• **Task to carry out**
Exact copy, no pictures: return all the data below as written.

• **Collected material**
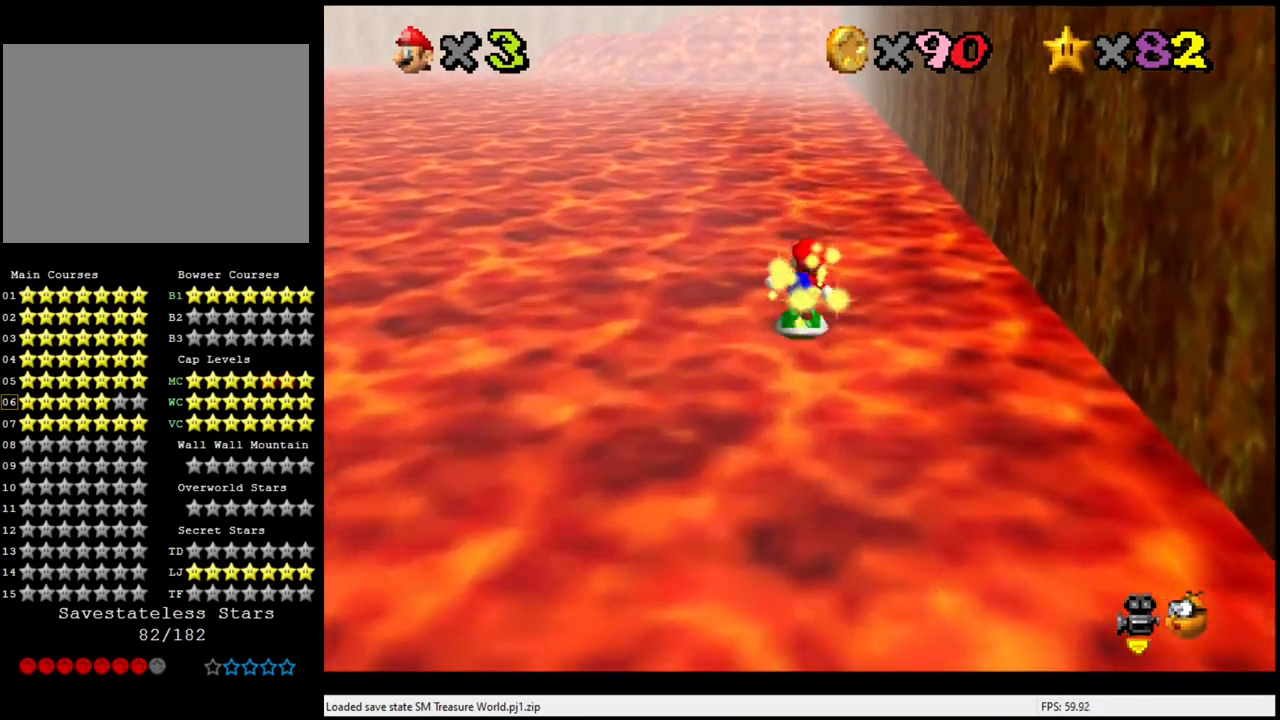
{"buttons": ["A"], "left_stick": "up", "events": [[233, "A", "down"]]}
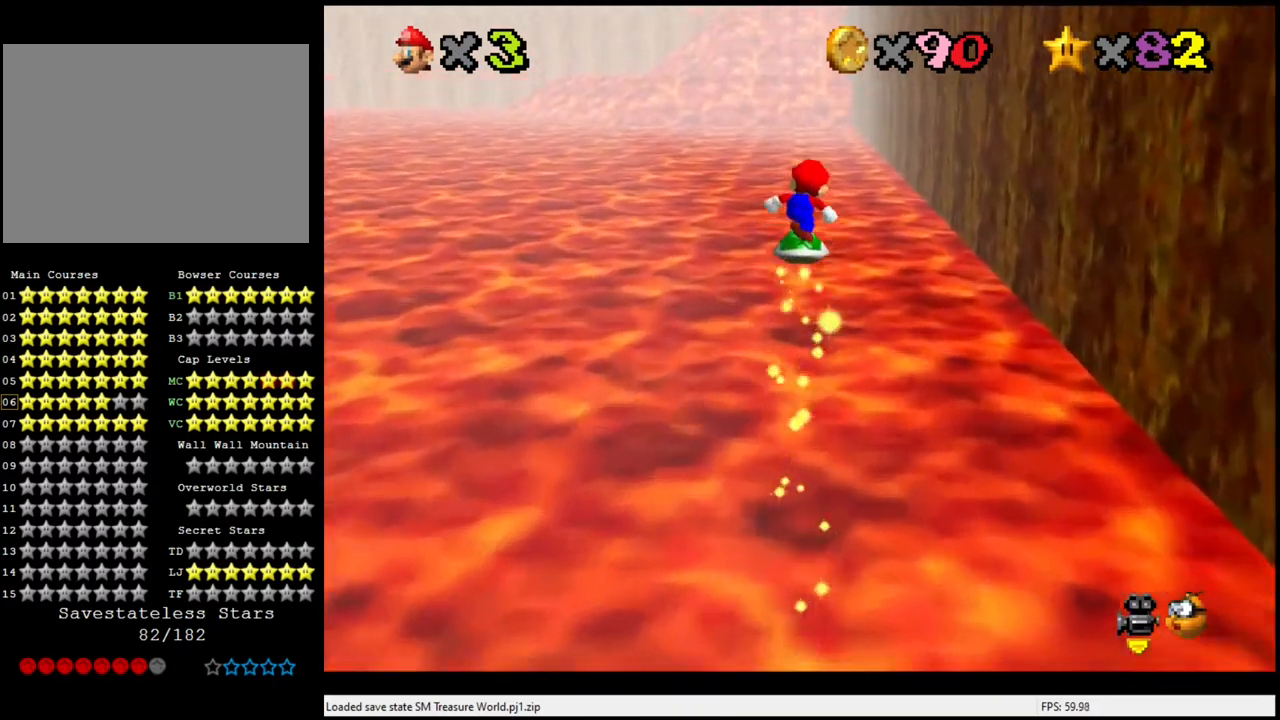
{"buttons": [], "left_stick": "up", "events": [[300, "A", "up"]]}
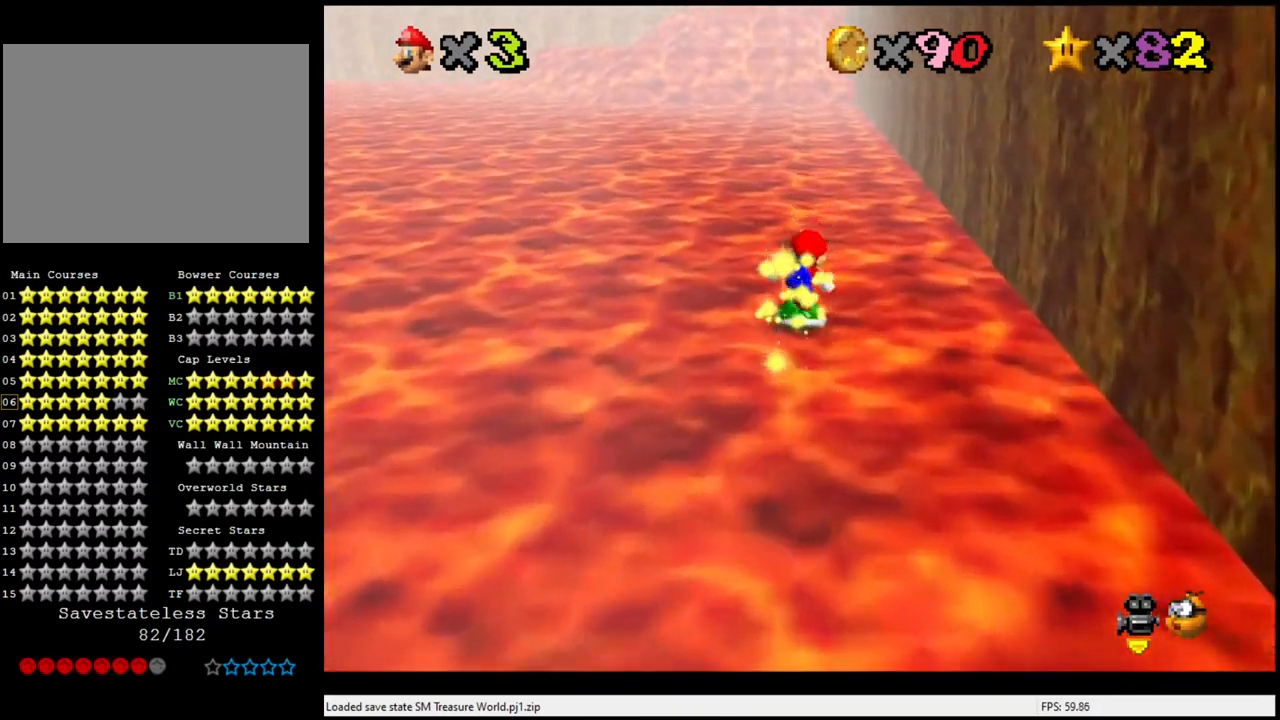
{"buttons": ["A"], "left_stick": "up", "events": [[267, "A", "down"]]}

• **Output of the exercise**
{"buttons": ["A"], "left_stick": "up", "events": [[233, "A", "down"]]}
{"buttons": [], "left_stick": "up", "events": [[300, "A", "up"]]}
{"buttons": ["A"], "left_stick": "up", "events": [[267, "A", "down"]]}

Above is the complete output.